Monday, May 07, 2007

Harry Potter and the Missing Scripture Lesson

When I went to pre-order the seventh and final book in J.K. Rowling's Harry Potter series, Amazon produced its list of "what other people who bought this book also bought". So I succumbed and bought the John Granger edited book Who Killed Albus Dumbledore? What Really Happened in Harry Potter and the Half Blood Prince? It was an interesting read – all the various chapters were originally written as articles in HP cyber fandom.

What really struck me was just how detailed and energetic the HP fandom rank and file are in their scouring of the HP canon for information to help understand this alternate world known as the Potterverse. Numerous everyday people are comparing parallel passages, debating which language is "literal" and which also "symbolic" and looking for hints of what is yet to come in the back story. Just how will the creator of this world bring it to a conclusion? At what cost, and to whom, will the world finally be put to rights?

These people are excited to study and understand this world that they get to inhabit for awhile.

Christians also believe in another world – a world revealed in the canon of writings produced by its creator; a world called the Kingdom. It too operates according to different rules than the everyday world we inhabit. Actually our text tells us that this Kingdom world is the "real" world, and that our everyday world is truly the artificial, humanly constructed world. And that the creator of this other world has made it infinitely richer and more glorious than our everyday existence.

Given this belief, you would expect that the energy expended to dig into the back story, scouring the canon for information to understand the way this Kingdom world works, and what is coming next, would greatly exceed the efforts expended by HP fandom. Or I, at least, would so expect it.

Yet it has seemed to me that this is not the case. It has seemed to me that within the evangelical tradition of which I have been a part – a tradition labelled "word-centered" by Richard Foster in his material on the various traditions of the Christian faith – has been becoming ever less and less interested in the founding and shaping texts – what HPer's would call the canon. And I am certainly not alone in this observation. The internetmonk has made a similar observation in his post The Strange Case of the Missing Scripture Lessons, and points to other posts on the same observation.

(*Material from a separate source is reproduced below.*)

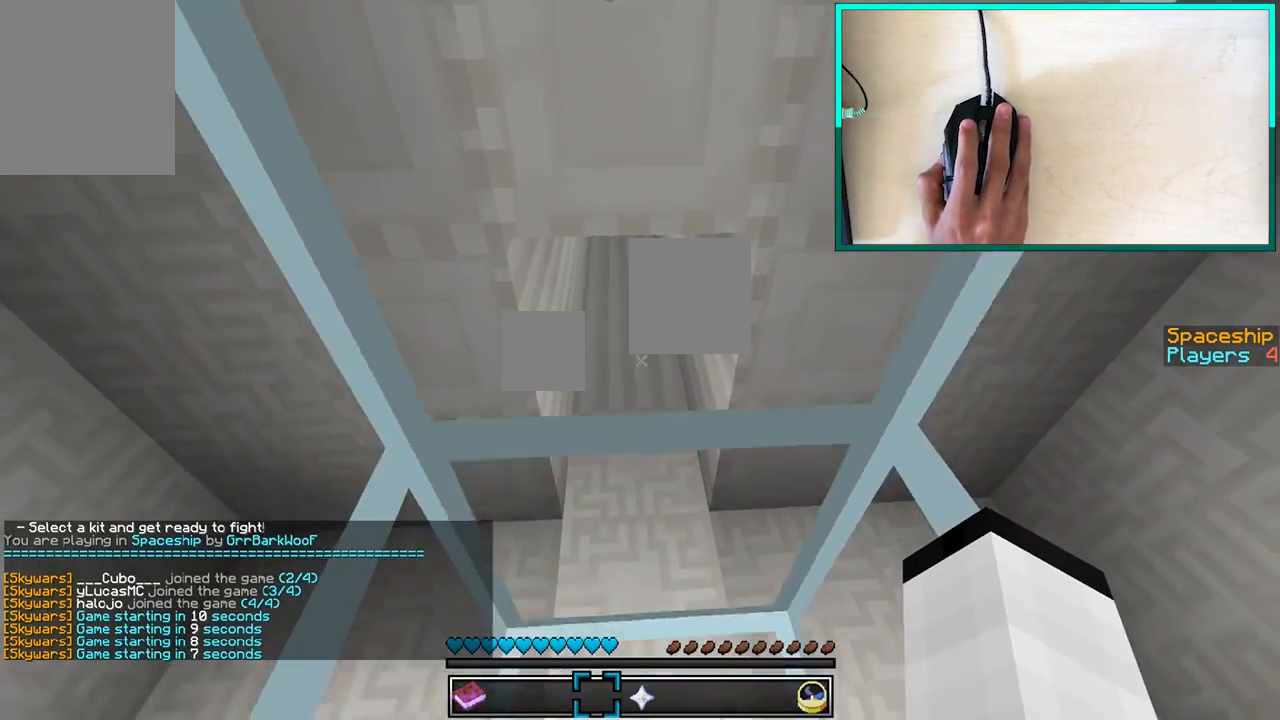
{"keys": ["s"], "mouse": [], "events": [[67, "s", "up"], [183, "w", "down"], [300, "w", "up"], [400, "s", "down"]]}
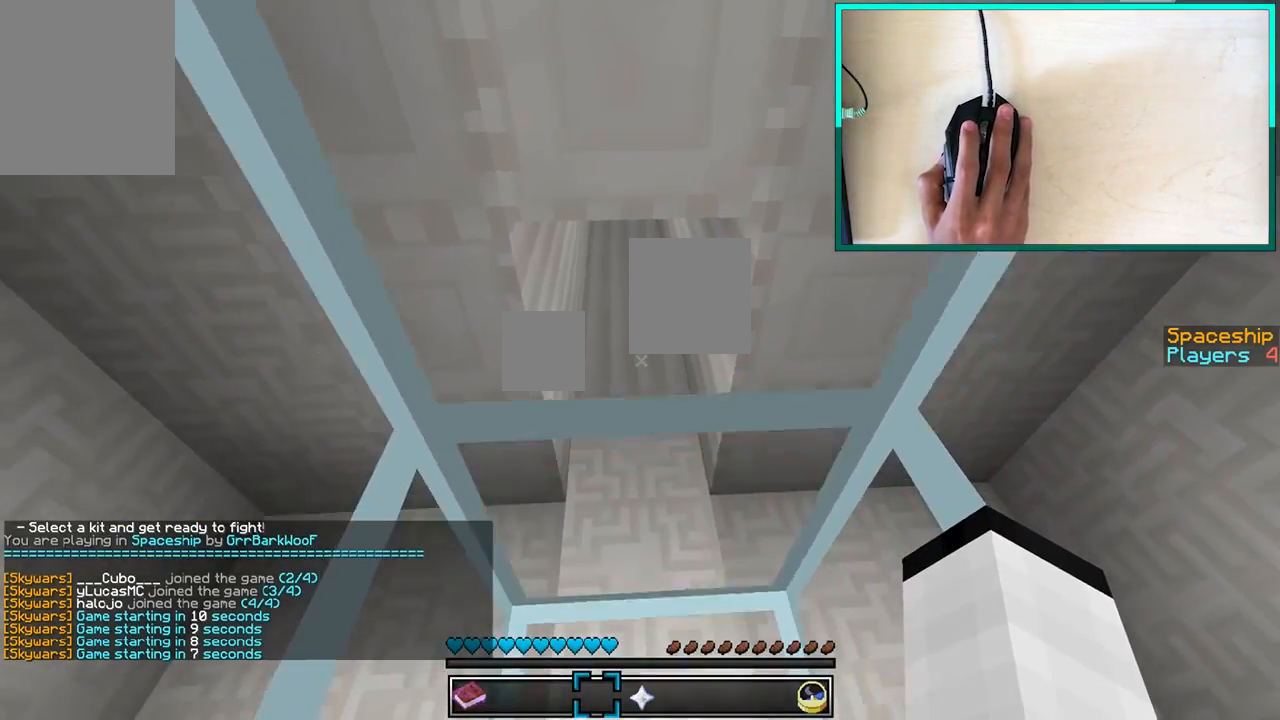
{"keys": [], "mouse": [], "events": [[17, "s", "up"], [233, "w", "down"], [333, "w", "up"], [400, "s", "down"], [500, "s", "up"]]}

Why this is happening, I do not know. I have some suspicions, but charity demands that I not elevate them to probabilities without stronger evidence. But it concerns me. I wonder about the long-term effects this trend will have on our churches, on the faith of the gathered people, and ultimately on our broader society. I wonder how God will respond. I wonder at what point He begins to repeat His words from Jeremiah 2:

"The heavens are shocked at such a thing and shrink back in horror and dismay," says the Lord. "For my people have done two evil things: They have abandoned me — the fountain of living water. And they have dug for themselves cracked cisterns that can hold no water at all!"